What you should do: Using the data that follows, output only the lines from the line with "224 51 2.34" up to and including the line with "88 132 10.73", exactly, leaving pictures aside.
━━━━━━━━
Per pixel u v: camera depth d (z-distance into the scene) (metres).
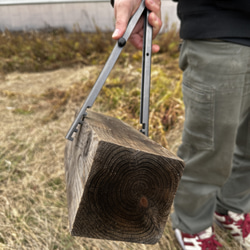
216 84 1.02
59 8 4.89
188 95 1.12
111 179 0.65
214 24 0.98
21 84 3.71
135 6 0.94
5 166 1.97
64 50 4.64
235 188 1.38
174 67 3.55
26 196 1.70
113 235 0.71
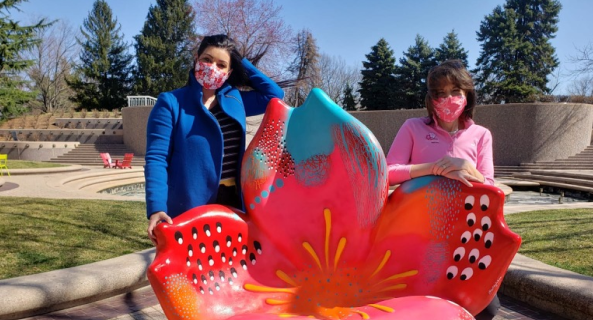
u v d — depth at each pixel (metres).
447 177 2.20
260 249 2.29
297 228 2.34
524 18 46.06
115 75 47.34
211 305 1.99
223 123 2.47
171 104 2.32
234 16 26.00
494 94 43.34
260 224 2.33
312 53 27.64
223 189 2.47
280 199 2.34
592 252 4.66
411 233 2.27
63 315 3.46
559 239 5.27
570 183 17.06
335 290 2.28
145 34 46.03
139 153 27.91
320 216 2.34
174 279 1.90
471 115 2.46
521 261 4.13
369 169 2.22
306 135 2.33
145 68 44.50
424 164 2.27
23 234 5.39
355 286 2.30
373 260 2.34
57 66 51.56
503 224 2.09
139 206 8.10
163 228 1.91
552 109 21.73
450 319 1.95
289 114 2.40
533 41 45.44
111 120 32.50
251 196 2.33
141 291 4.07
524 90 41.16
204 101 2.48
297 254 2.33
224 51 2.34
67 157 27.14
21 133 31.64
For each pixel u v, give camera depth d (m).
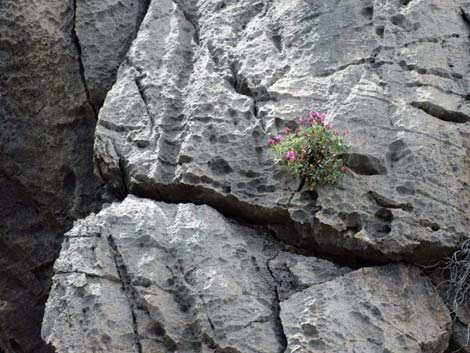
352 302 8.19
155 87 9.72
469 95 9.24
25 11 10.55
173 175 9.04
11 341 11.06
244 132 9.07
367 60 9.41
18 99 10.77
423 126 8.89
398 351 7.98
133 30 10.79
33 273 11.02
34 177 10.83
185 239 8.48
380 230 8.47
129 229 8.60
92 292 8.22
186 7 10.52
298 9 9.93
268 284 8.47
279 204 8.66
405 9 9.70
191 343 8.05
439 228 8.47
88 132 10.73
━━━━━━━━
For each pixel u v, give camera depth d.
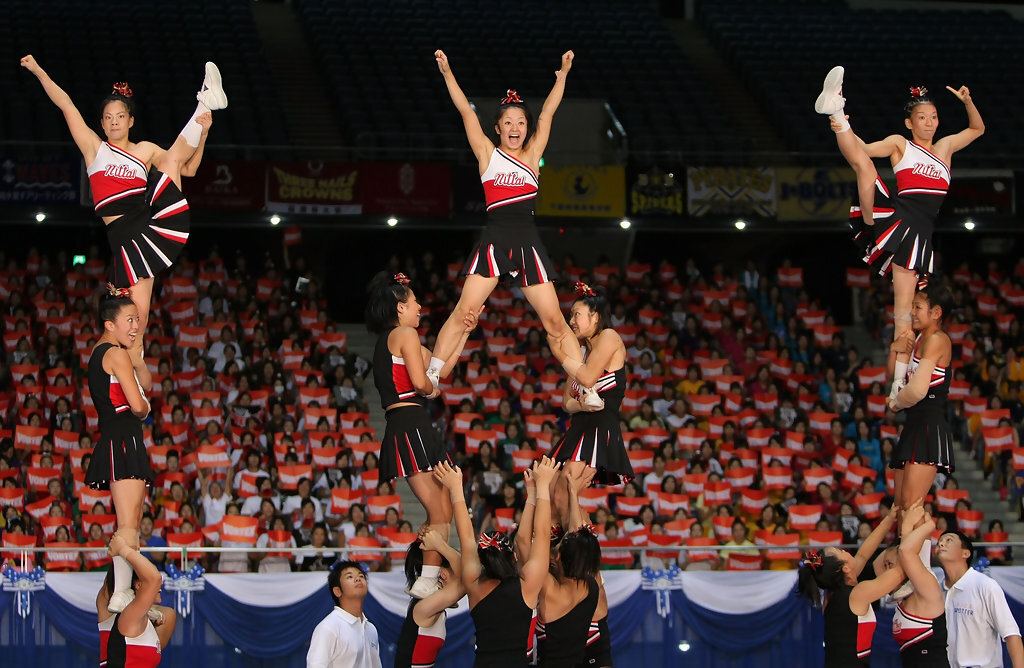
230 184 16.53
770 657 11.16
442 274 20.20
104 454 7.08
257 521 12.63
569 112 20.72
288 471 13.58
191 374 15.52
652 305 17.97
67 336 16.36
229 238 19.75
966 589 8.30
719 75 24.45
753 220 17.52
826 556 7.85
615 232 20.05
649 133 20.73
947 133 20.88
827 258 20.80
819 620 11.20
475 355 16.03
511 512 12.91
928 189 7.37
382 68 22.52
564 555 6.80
━━━━━━━━
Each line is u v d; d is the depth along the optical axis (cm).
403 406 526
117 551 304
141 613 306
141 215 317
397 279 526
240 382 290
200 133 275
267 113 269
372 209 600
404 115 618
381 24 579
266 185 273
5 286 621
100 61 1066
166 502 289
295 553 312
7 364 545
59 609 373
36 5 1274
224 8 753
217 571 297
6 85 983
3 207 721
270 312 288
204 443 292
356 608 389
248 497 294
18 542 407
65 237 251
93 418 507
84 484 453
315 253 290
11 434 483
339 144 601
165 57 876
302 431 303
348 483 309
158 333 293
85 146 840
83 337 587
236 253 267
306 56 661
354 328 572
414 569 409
━━━━━━━━
Solution for this task:
224 51 2.34
67 157 27.14
21 133 31.64
For each pixel u v, give camera depth d (m).
352 302 8.19
155 87 9.72
469 95 9.24
25 11 10.55
173 175 9.04
11 341 11.06
244 132 9.07
367 60 9.41
18 99 10.77
423 126 8.89
398 351 7.98
133 30 10.79
33 273 11.02
34 177 10.83
185 239 8.48
380 230 8.47
129 229 8.60
92 292 8.22
186 7 10.52
298 9 9.93
268 284 8.47
279 204 8.66
405 9 9.70
191 343 8.05
439 228 8.47
88 132 10.73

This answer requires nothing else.